Every session in the application needs to be created specifying this interceptor, but this should be an easy change (that depends on your architecture) if you are doing things right.

And thats all, the rest of the application is untouched and the requirement is fulfilled in a very elegant way.

(the original article is here)

Recent Comments

By: ColinBowern Posted on 09-09-2010 17:22

Just hit a snag with this approach where one of the context-aware objects was referenced by another class.  Filters don't seem to be applied to references when the EntityJoinWalker does it's magic.  According to the Hibernate folks filters should never apply in associations (see opensource.atlassian.com/.../HHH-4026).  Any thoughts?

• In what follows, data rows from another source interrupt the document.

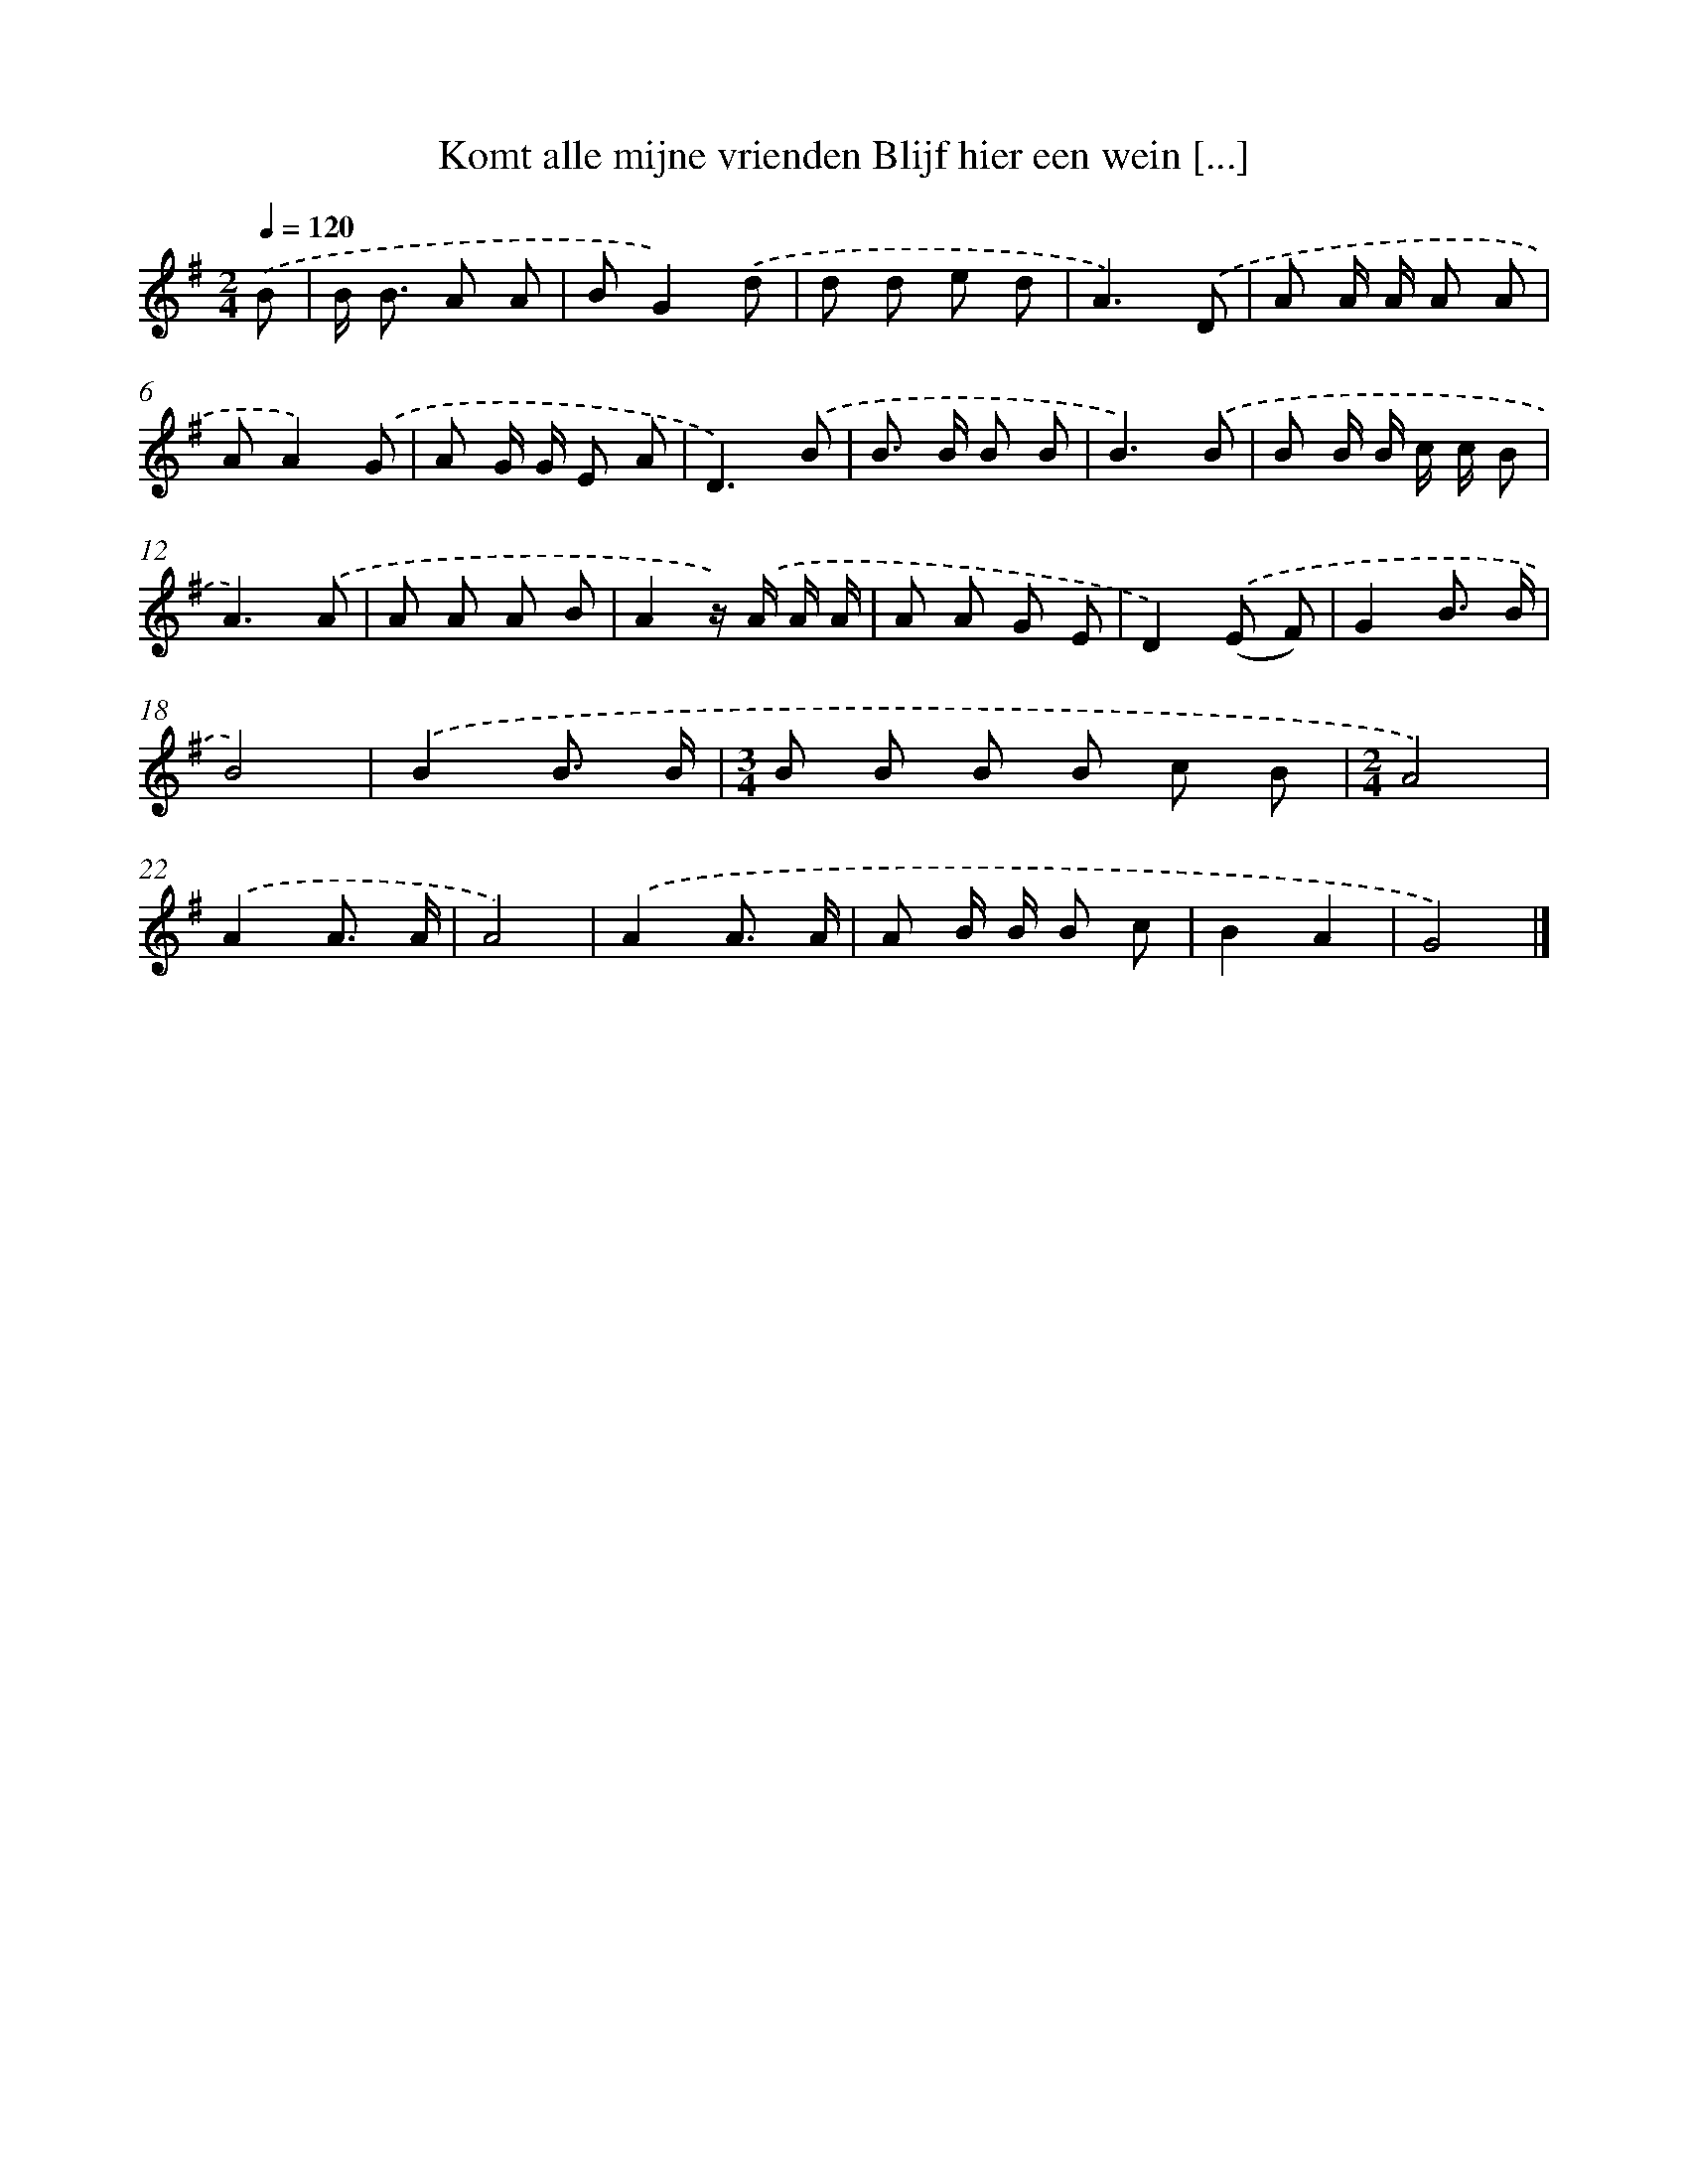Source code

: X: 4655
T: Komt alle mijne vrienden Blijf hier een wein [...]
%%abc-version 2.0
%%abcx-abcm2ps-target-version 5.9.1 (29 Sep 2008)
%%abc-creator hum2abc beta
%%abcx-conversion-date 2018/11/01 14:36:11
%%humdrum-veritas 1238512237
%%humdrum-veritas-data 3751255425
%%continueall 1
%%barnumbers 0
L: 1/8
M: 2/4
Q: 1/4=120
K: G clef=treble
.('B [I:setbarnb 1]|
B< B A A |
BG2).('d |
d d e d |
A3).('D |
A A/ A/ A A |
AA2).('G |
A G/ G/ E A |
D3).('B |
B> B B B |
B3).('B |
B B/ B/ c/ c/ B |
A3).('A |
A A A B |
A2z/) .('A/ A/ A/ |
A A G E |
D2).('(E F) |
G2B3/ B/ |
B4) |
.('B2B3/ B/ |
[M:3/4]B B B B c B |
[M:2/4]A4) |
.('A2A3/ A/ |
A4) |
.('A2A3/ A/ |
A B/ B/ B c |
B2A2 |
G4) |]
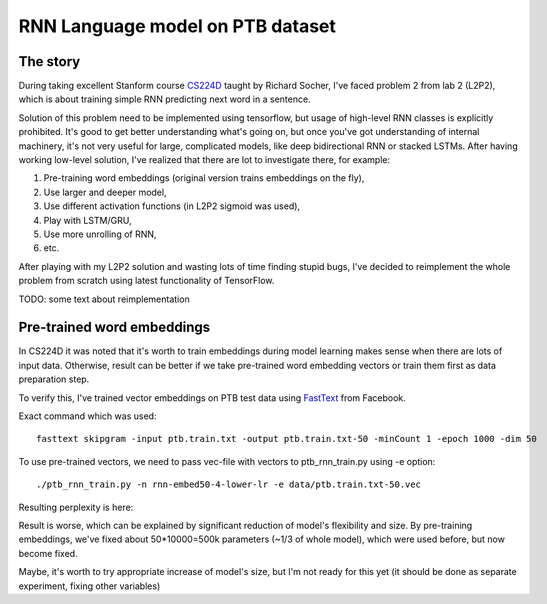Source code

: RNN Language model on PTB dataset
=================================

The story
---------
During taking excellent Stanform course CS224D_ taught by Richard Socher, I've
faced problem 2 from lab 2 (L2P2), which is about training simple RNN predicting next word in a sentence.

.. _CS224D: http://cs224d.stanford.edu/

Solution of this problem need to be implemented using tensorflow, but usage of high-level RNN classes
is explicitly prohibited. It's good to get better understanding what's going on, but once you've got
understanding of internal machinery, it's not very useful for large, complicated models, like deep
bidirectional RNN or stacked LSTMs. After having working low-level solution,
I've realized that  there are lot to investigate there, for example:

1. Pre-training word embeddings (original version trains embeddings on the fly),
2. Use larger and deeper model,
3. Use different activation functions (in L2P2 sigmoid was used),
4. Play with LSTM/GRU,
5. Use more unrolling of RNN,
6. etc.

After playing with my L2P2 solution and wasting lots of time finding stupid bugs, I've decided to reimplement
the whole problem from scratch using latest functionality of TensorFlow.

TODO: some text about reimplementation


Pre-trained word embeddings
---------------------------
In CS224D it was noted that it's worth to train embeddings during model learning makes sense when there are lots of
input data. Otherwise, result can be better if we take pre-trained word embedding vectors or train them first as
data preparation step.

To verify this, I've trained vector embeddings on PTB test data using FastText_ from Facebook.

.. _FastText: https://github.com/facebookresearch/fastText

Exact command which was used::

    fasttext skipgram -input ptb.train.txt -output ptb.train.txt-50 -minCount 1 -epoch 1000 -dim 50

To use pre-trained vectors, we need to pass vec-file with vectors to ptb_rnn_train.py using -e option::

./ptb_rnn_train.py -n rnn-embed50-4-lower-lr -e data/ptb.train.txt-50.vec

Resulting perplexity is here:

.. image:: pre-trained-embeddings.png

Result is worse, which can be explained by significant reduction of model's flexibility and size. By pre-training
embeddings, we've fixed about 50*10000=500k parameters (~1/3 of whole model), which were used before, but now become
fixed.

Maybe, it's worth to try appropriate increase of model's size, but I'm not ready for this yet (it should be
done as separate experiment, fixing other variables)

By: Dor Rotman Posted on 01-12-2010 6:57

Excellent article!

By: nieve Posted on 12-20-2009 11:51

Great article indeed!!

However, unless I've missed a point there, it seems the article is somewhat dated- since NH maps enums to strings automatically nowadays, the current code throws an exception when it tries to convert the Context column value (of type nvarchar - string) into int in order to execute the WHERE @p = Context.

What I had to do in order for it to work was replace the filter parameter type adding with this:

filterParametersType.Add("current", NHibernateUtil.String);

and then the SetSession method was replaced with the following code:

session.EnableFilter("contextFilter").SetParameter("current", Context.Current.ToString());

Not a big change, but in case someone gets stuck on this :)

Otherwise, the only thing that I find a bit of a shame is that when replacing the filtering with something like

":current >= Context"

this works on alphabetical rather than enum/numeric order...

By: Jason Meckley Posted on 11-06-2009 18:29

great article!

I recently used filters with Monorail controller actions. Instead of an interceptor I created a Filter subclass to pull values from the engine context and apply the filter. works like a charm.